Equivariance-based self-supervised learning for audio signal recovery from clipped measurements
This addresses the challenge of expensive or unavailable ground truth data in audio signal recovery for applications like audio processing, though it is incremental as it extends self-supervised techniques to a specific non-linear domain.
The paper tackled the problem of recovering audio signals from clipped measurements, a non-linear inverse problem, by proposing an equivariance-based self-supervised learning method that eliminates the need for ground truth data. The result shows that this method performs comparably to fully supervised learning, as demonstrated on simulated and real music signals with varied clipping levels.

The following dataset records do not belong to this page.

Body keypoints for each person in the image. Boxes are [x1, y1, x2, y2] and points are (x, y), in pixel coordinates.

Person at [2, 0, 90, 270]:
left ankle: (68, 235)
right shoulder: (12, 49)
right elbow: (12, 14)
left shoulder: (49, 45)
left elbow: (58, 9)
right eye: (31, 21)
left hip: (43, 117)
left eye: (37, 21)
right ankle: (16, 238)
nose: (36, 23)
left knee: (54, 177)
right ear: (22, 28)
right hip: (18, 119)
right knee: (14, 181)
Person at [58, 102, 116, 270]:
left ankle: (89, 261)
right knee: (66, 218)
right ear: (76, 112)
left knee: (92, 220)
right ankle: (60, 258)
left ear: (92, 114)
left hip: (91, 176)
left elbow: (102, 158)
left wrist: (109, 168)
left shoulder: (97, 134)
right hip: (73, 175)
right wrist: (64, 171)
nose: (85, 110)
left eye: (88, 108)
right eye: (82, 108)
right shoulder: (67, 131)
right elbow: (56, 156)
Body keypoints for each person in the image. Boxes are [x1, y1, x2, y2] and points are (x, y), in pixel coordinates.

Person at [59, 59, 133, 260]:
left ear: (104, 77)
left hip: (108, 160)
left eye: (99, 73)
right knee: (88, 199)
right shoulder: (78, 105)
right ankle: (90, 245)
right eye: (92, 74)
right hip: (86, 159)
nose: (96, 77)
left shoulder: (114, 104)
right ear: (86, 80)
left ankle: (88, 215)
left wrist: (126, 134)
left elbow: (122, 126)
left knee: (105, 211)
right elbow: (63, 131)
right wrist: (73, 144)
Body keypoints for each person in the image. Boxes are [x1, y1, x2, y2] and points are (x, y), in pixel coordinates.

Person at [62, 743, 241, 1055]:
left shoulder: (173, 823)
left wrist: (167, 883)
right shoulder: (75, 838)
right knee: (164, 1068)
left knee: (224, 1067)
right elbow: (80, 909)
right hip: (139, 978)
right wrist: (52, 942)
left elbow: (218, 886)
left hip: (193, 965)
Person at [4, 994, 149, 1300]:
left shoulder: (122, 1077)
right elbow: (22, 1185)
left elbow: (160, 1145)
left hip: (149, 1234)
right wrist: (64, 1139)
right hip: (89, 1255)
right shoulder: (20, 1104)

In numerous inverse problems, state-of-the-art solving strategies involve training neural networks from ground truth and associated measurement datasets that, however, may be expensive or impossible to collect. Recently, self-supervised learning techniques have emerged, with the major advantage of no longer requiring ground truth data. Most theoretical and experimental results on self-supervised learning focus on linear inverse problems. The present work aims to study self-supervised learning for the non-linear inverse problem of recovering audio signals from clipped measurements. An equivariance-based selfsupervised loss is proposed and studied. Performance is assessed on simulated clipped measurements with controlled and varied levels of clipping, and further reported on standard real music signals. We show that the performance of the proposed equivariance-based self-supervised declipping strategy compares favorably to fully supervised learning while only requiring clipped measurements alone for training.